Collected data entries
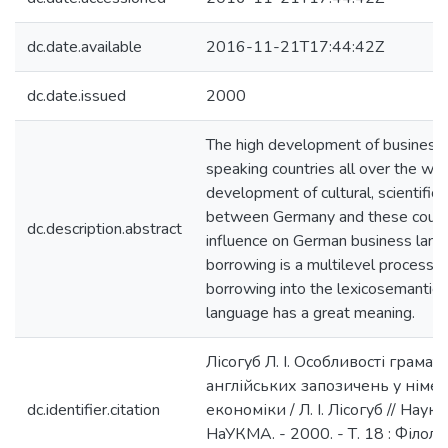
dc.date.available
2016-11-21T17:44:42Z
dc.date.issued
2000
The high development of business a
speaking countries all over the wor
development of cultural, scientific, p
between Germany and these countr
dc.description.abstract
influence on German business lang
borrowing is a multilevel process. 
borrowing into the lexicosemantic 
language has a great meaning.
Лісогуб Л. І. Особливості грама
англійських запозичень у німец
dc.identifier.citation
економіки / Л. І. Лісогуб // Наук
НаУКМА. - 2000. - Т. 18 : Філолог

WHAT YOU SHOULD DO: Tally the lines above containing "Лісогуб"; give only the number.

WRITTEN SOLUTION: 2